Driven largely by the increased computing needs of artificial intelligence (AI), data centers are running out of power to grow. In the U.S., data centers are on track to consume as much as 12 percent of total U.S. electricity by 2028. Thirty percent of a data center’s total power draw comes from cooling the infrastructure. A new study looks at a way to ease that strain: pairing data center cooling systems with an emerging geothermal technology called Cold Underground Thermal Energy Storage (Cold UTES).

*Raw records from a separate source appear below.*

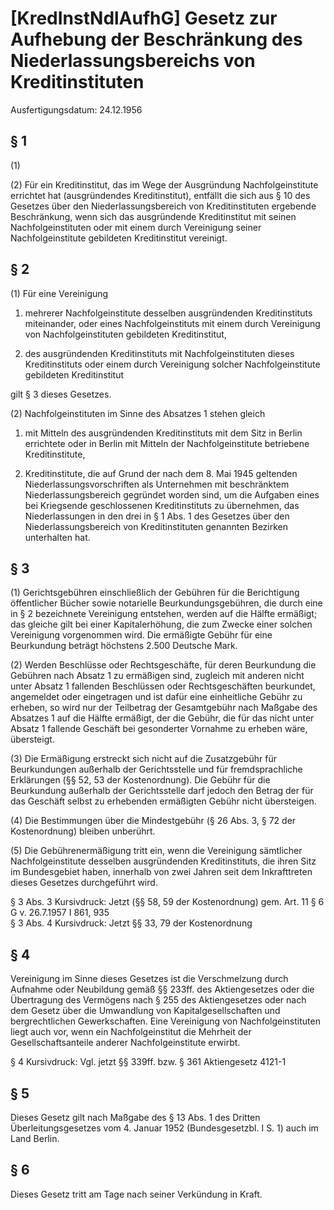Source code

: # [KredInstNdlAufhG] Gesetz zur Aufhebung der Beschränkung des Niederlassungsbereichs von Kreditinstituten

Ausfertigungsdatum: 24.12.1956

 

## § 1

(1)

(2) Für ein Kreditinstitut, das im Wege der Ausgründung Nachfolgeinstitute errichtet hat (ausgründendes Kreditinstitut), entfällt die sich aus § 10 des Gesetzes über den Niederlassungsbereich von Kreditinstituten ergebende Beschränkung, wenn sich das ausgründende Kreditinstitut mit seinen Nachfolgeinstituten oder mit einem durch Vereinigung seiner Nachfolgeinstitute gebildeten Kreditinstitut vereinigt.


## § 2

(1) Für eine Vereinigung

1. mehrerer Nachfolgeinstitute desselben ausgründenden Kreditinstituts miteinander, oder eines Nachfolgeinstituts mit einem durch Vereinigung von Nachfolgeinstituten gebildeten Kreditinstitut,

2. des ausgründenden Kreditinstituts mit Nachfolgeinstituten dieses Kreditinstituts oder einem durch Vereinigung solcher Nachfolgeinstitute gebildeten Kreditinstitut

gilt § 3 dieses Gesetzes.

(2) Nachfolgeinstituten im Sinne des Absatzes 1 stehen gleich

1. mit Mitteln des ausgründenden Kreditinstituts mit dem Sitz in Berlin errichtete oder in Berlin mit Mitteln der Nachfolgeinstitute betriebene Kreditinstitute,

2. Kreditinstitute, die auf Grund der nach dem 8. Mai 1945 geltenden Niederlassungsvorschriften als Unternehmen mit beschränktem Niederlassungsbereich gegründet worden sind, um die Aufgaben eines bei Kriegsende geschlossenen Kreditinstituts zu übernehmen, das Niederlassungen in den drei in § 1 Abs. 1 des Gesetzes über den Niederlassungsbereich von Kreditinstituten genannten Bezirken unterhalten hat.


## § 3

(1) Gerichtsgebühren einschließlich der Gebühren für die Berichtigung öffentlicher Bücher sowie notarielle Beurkundungsgebühren, die durch eine in § 2 bezeichnete Vereinigung entstehen, werden auf die Hälfte ermäßigt; das gleiche gilt bei einer Kapitalerhöhung, die zum Zwecke einer solchen Vereinigung vorgenommen wird. Die ermäßigte Gebühr für eine Beurkundung beträgt höchstens 2.500 Deutsche Mark.

(2) Werden Beschlüsse oder Rechtsgeschäfte, für deren Beurkundung die Gebühren nach Absatz 1 zu ermäßigen sind, zugleich mit anderen nicht unter Absatz 1 fallenden Beschlüssen oder Rechtsgeschäften beurkundet, angemeldet oder eingetragen und ist dafür eine einheitliche Gebühr zu erheben, so wird nur der Teilbetrag der Gesamtgebühr nach Maßgabe des Absatzes 1 auf die Hälfte ermäßigt, der die Gebühr, die für das nicht unter Absatz 1 fallende Geschäft bei gesonderter Vornahme zu erheben wäre, übersteigt.

(3) Die Ermäßigung erstreckt sich nicht auf die Zusatzgebühr für Beurkundungen außerhalb der Gerichtsstelle und für fremdsprachliche Erklärungen (§§ 52, 53 der Kostenordnung). Die Gebühr für die Beurkundung außerhalb der Gerichtsstelle darf jedoch den Betrag der für das Geschäft selbst zu erhebenden ermäßigten Gebühr nicht übersteigen.

(4) Die Bestimmungen über die Mindestgebühr (§ 26 Abs. 3, § 72 der Kostenordnung) bleiben unberührt.

(5) Die Gebührenermäßigung tritt ein, wenn die Vereinigung sämtlicher Nachfolgeinstitute desselben ausgründenden Kreditinstituts, die ihren Sitz im Bundesgebiet haben, innerhalb von zwei Jahren seit dem Inkrafttreten dieses Gesetzes durchgeführt wird.

§ 3 Abs. 3 Kursivdruck: Jetzt (§§ 58, 59 der Kostenordnung) gem. Art. 11 § 6 G v. 26.7.1957 I 861, 935  
§ 3 Abs. 4 Kursivdruck: Jetzt §§ 33, 79 der Kostenordnung


## § 4

Vereinigung im Sinne dieses Gesetzes ist die Verschmelzung durch Aufnahme oder Neubildung gemäß §§ 233ff. des Aktiengesetzes oder die Übertragung des Vermögens nach § 255 des Aktiengesetzes oder nach dem Gesetz über die Umwandlung von Kapitalgesellschaften und bergrechtlichen Gewerkschaften. Eine Vereinigung von Nachfolgeinstituten liegt auch vor, wenn ein Nachfolgeinstitut die Mehrheit der Gesellschaftsanteile anderer Nachfolgeinstitute erwirbt.

§ 4 Kursivdruck: Vgl. jetzt §§ 339ff. bzw. § 361 Aktiengesetz 4121-1


## § 5

Dieses Gesetz gilt nach Maßgabe des § 13 Abs. 1 des Dritten Überleitungsgesetzes vom 4. Januar 1952 (Bundesgesetzbl. I S. 1) auch im Land Berlin.


## § 6

Dieses Gesetz tritt am Tage nach seiner Verkündung in Kraft.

Cold UTES stores cold water underground during off peak hours and draws it back up to meet cooling demand when it’s needed most. Unlike a conventional battery, it can hold that stored cooling capacity for weeks or even an entire season. To test the idea, Andrew Chien, the William Eckhardt Distinguished Service Professor of Computer Science at the University of Chicago, and his University of Chicago co-author Wedan Emmanuel Gnigba modeled Cold UTES equipped data centers in three major U.S. markets: Virginia, Arizona, and Texas—regions chosen for their differing climates and grid conditions. Across the three sites, Cold UTES increased available IT power capacity by 9.8 percent. The biggest gains were seen in Arizona’s hot, dry climate, where capacity rose by 11 percent.

“The key benefit of Cold UTES is that is enables data centers to make better use of their grid interconnection capacity, reducing pressure on the grid for power, and enabling AI companies to run more GPUs,” says Chien of the broader research effort behind the technology. “Given the more than $10 billion price tags on AI data centers, the 11 percent increase we have demonstrated could mean savings of billions of dollars. Cold UTES ability to create flexible cooling is a powerful new way to make and operate data centers.”

The technology also improved cooling efficiency and eased pressure on space constrained equipment like rooftop dry coolers, the study finds, extending how long a facility can keep scaling before it outgrows its physical footprint.

The research is part of a broader Cold UTES collaboration funded by the U.S. Department of Energy’s Geothermal Technologies Office, which also includes the National Laboratory of the Rockies, Lawrence Berkeley National Laboratory, and Princeton University.

“With data center operators and grid planners racing to keep pace with AI-driven power demand, the findings point to underground cold storage as one option to accelerate AI capacity at lower cost and reducing the need to build new data centers and new power plants,” Chien says.